*DATA SHOWN*
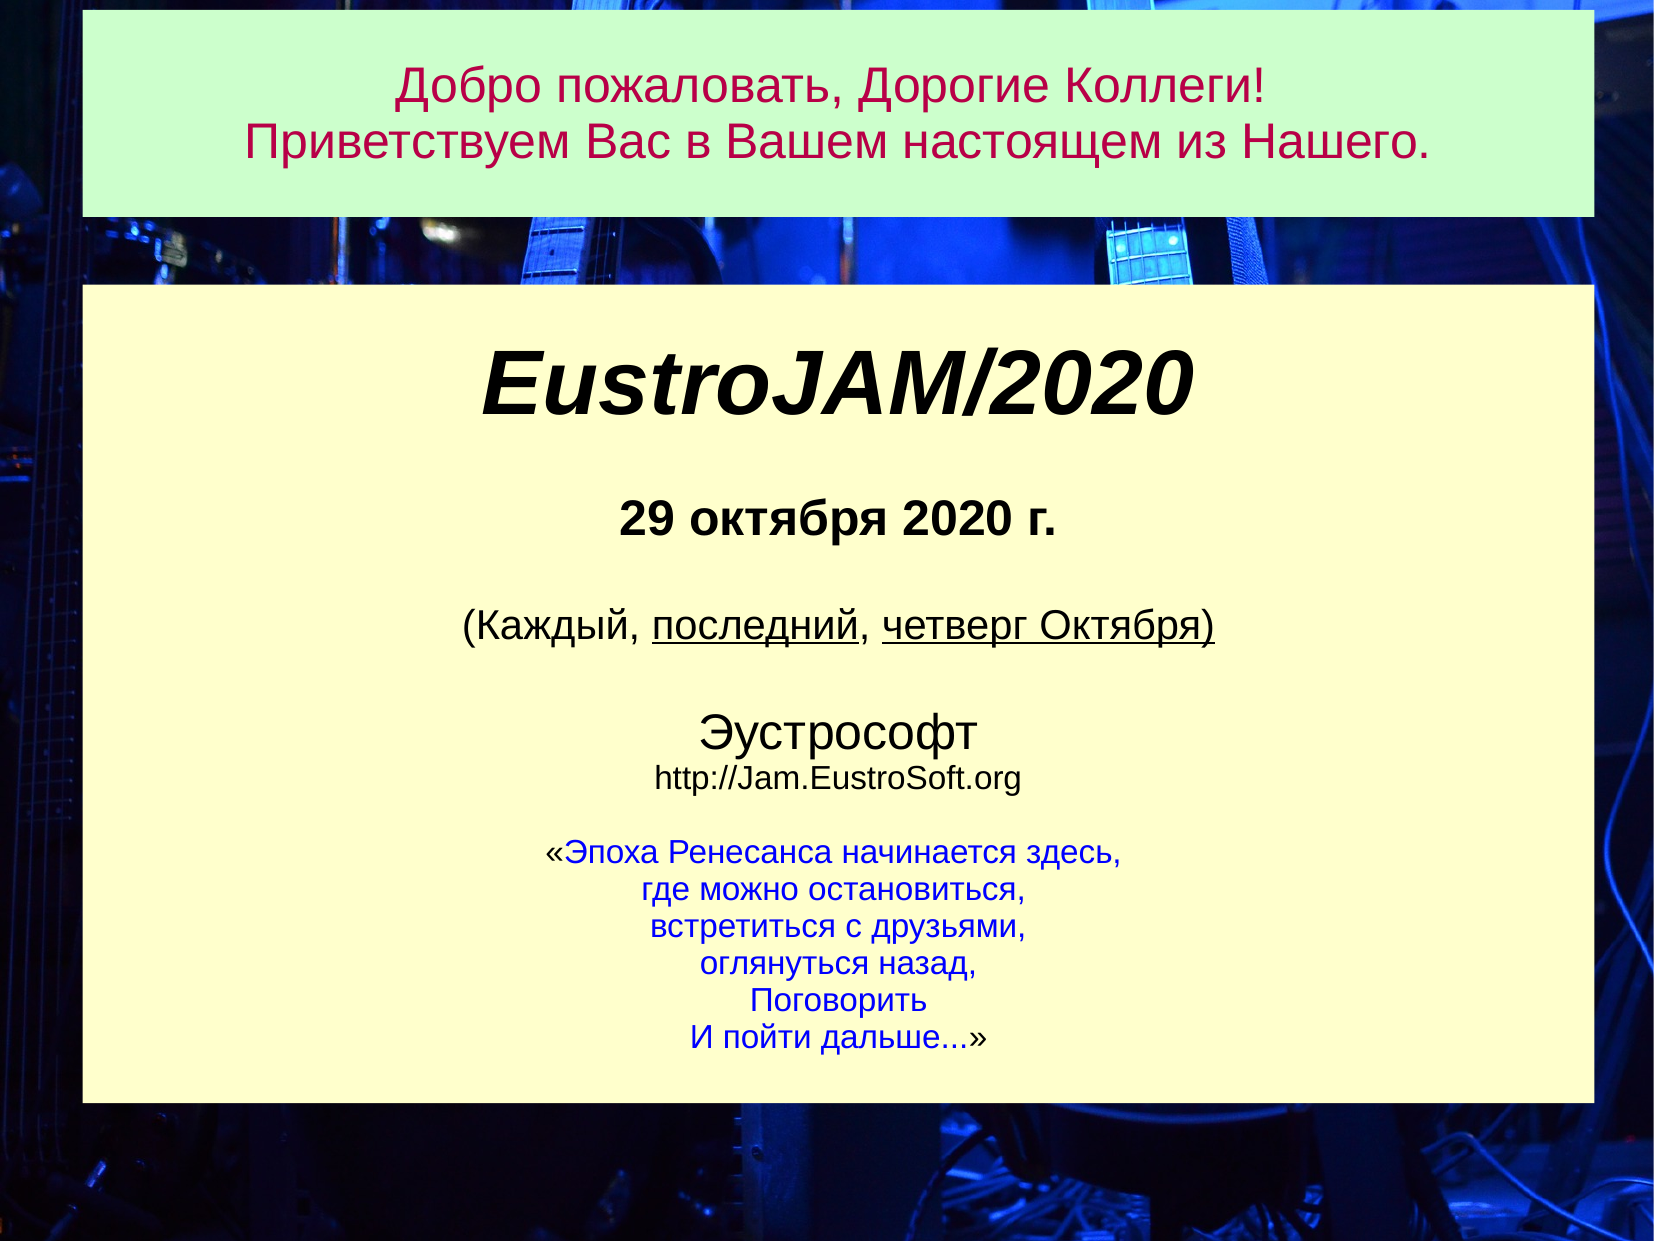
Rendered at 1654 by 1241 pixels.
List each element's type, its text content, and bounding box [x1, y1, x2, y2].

subtitle EustroJAM/2020 29 октября 2020 г. (Каждый, последний, четверг Октября) Эустрософт http://Jam.EustroSoft.org «Эпоха Ренесанса начинается здесь, где можно остановиться, встретиться с друзьями, оглянуться назад, Поговорить И пойти дальше...» [82, 284, 1595, 1104]
title Добро пожаловать, Дорогие Коллеги! Приветствуем Вас в Вашем настоящем из Нашего. [82, 9, 1595, 217]
picture [0, 0, 1654, 1241]
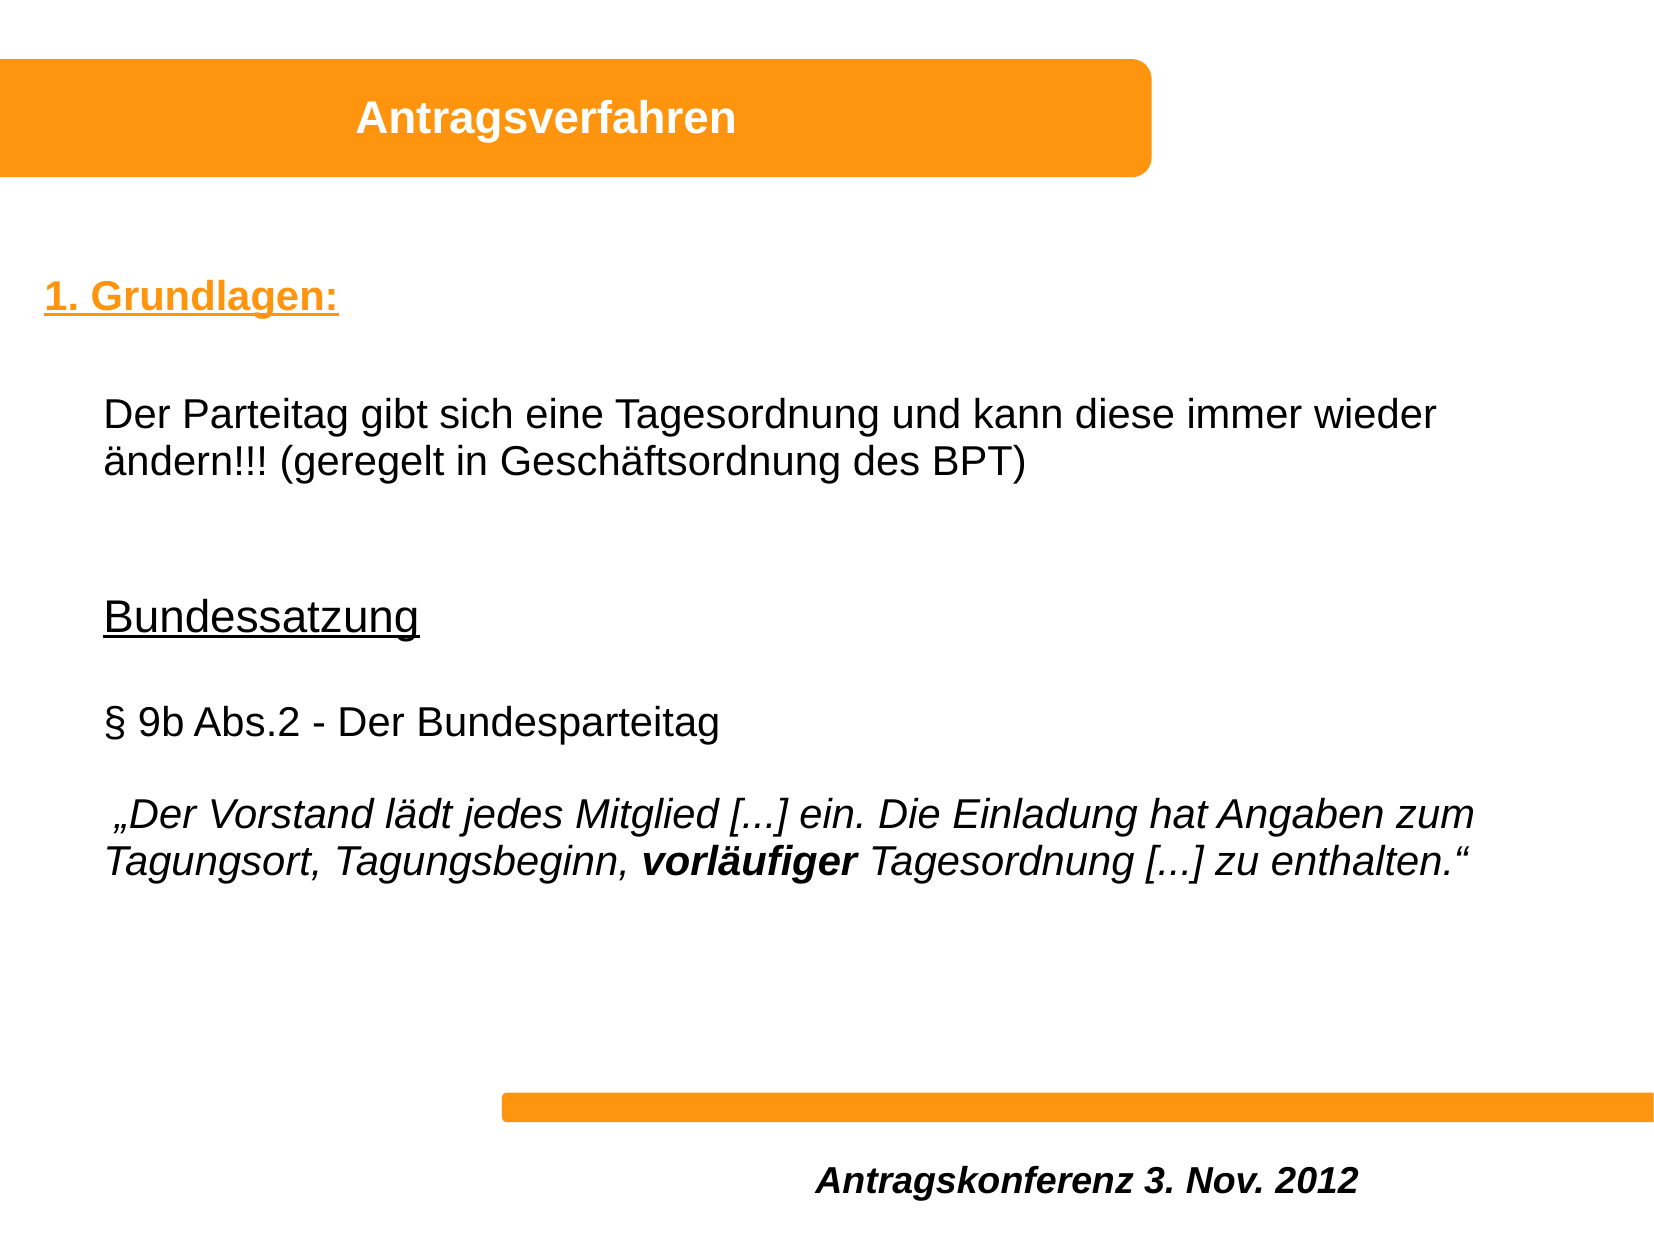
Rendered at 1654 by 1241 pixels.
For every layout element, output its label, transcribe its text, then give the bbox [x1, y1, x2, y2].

text_box 1. Grundlagen: [29, 265, 827, 329]
text_box Der Parteitag gibt sich eine Tagesordnung und kann diese immer wieder ändern!!! (geregelt in Geschäftsordnung des BPT) Bundessatzung § 9b Abs.2 - Der Bundesparteitag „Der Vorstand lädt jedes Mitglied [...] ein. Die Einladung hat Angaben zum Tagungsort, Tagungsbeginn, vorläufiger Tagesordnung [...] zu enthalten.“ [88, 383, 1565, 894]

*PROBLEM TO SOLVE*
Rewrite the records, starting at the beginning and ending with the line that contains "List each element's", replacing "bounding box" with "enclosing rectangle" and leaving everything else unchanged. Omit the pictures from the answer.

*TASK SOLUTION*
Rendered at 1654 by 1241 pixels.
List each element's type, its text content, and enclosing rectangle [x1, y1, x2, y2].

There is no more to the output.